Вообще, матрешка – интересный символ: в животе ее живет завтрашний день. Но в этом завтрашнем дне – не реальная персона, а всего лишь другая матрешка. В новой кукле, вымечтанной днями, меньше субстанции, но больше смысла. Иногда меняется одежда, порою возраст, изредка даже пол. С течением дней смысл сгущается в маленькую бесполую куколку, беспомощную деревянную святую, которую нельзя открыть, и которой уже ничего не нужно, кроме внутриутробного покоя, потому что она – конечный итог. Цельнокройная куколка смотрит на хозяина пустыми плохо нарисованными глазами. Хочет ли она сказать, что сомневается в том, настанут ли иные времена? Вокруг разбросаны половинки матрешек из вчерашнего дня. Их можно сложить вместе и отдать кому-то другому, кто еще не постиг великой конечной истины и не испытал деревянный ужас безысходности.

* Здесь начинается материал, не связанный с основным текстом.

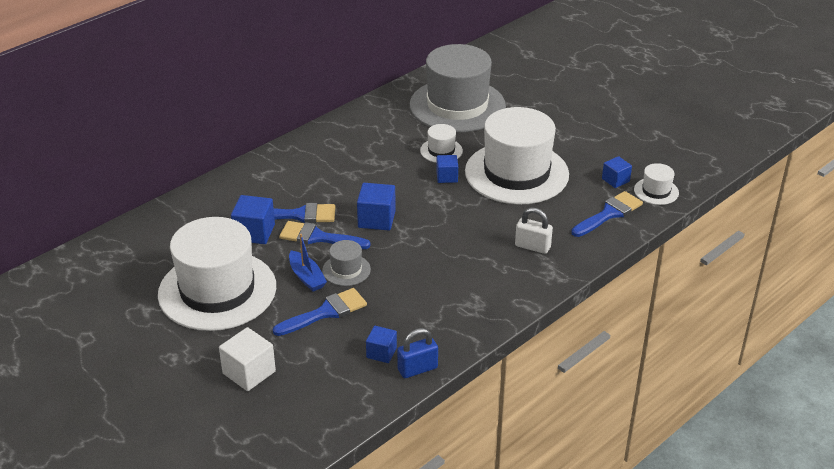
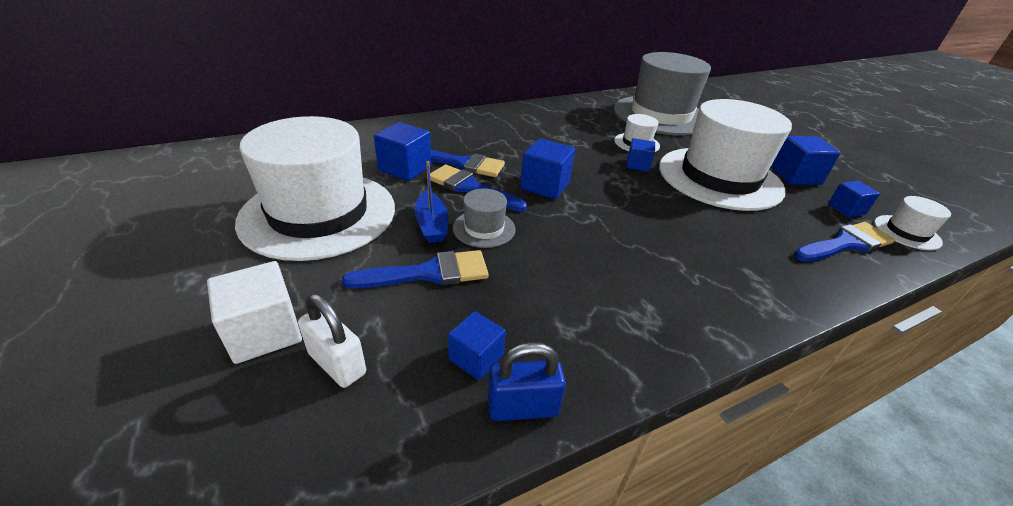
camera: 15 degrees right, 0 degrees up
white padlock [515,208,553,254] -> white padlock moved to [298,294,366,388]
none -> blue cube [771,136,841,185]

Говорят, у человека матрешечный мозг, но ведь и государство – та же матрешка, внутренняя куколка которого думает: государство – это я. И ведь куколка-то права, каждое государство настолько хорошо – или настолько плохо – как человек, что его представляет. Потому что оно, государство, решает, что этой куколке дозволено, а что нет...
На очередной станции кто-то входит, садится напротив меня. Мужчина моего возраста, черноволосый, еврейско-интеллектуального вида. Почему-то мне кажется, что я его знаю. Неужели знакомый? Или мне показалось? Время от времени посматриваю на него.
Наконец он с улыбкой говорит:
- Нет, мы с вами незнакомы.
- Может быть, где-то встречались? - предполагаю я.
- Вряд ли, - отвечает.
- Не понимаю, что же между нами общего, - думаю я вслух. – Вы ведь ощущаете, что между нами есть что-то общее?
- Да, есть, - говорит он. – Мы с вами оба в желтых рубашках.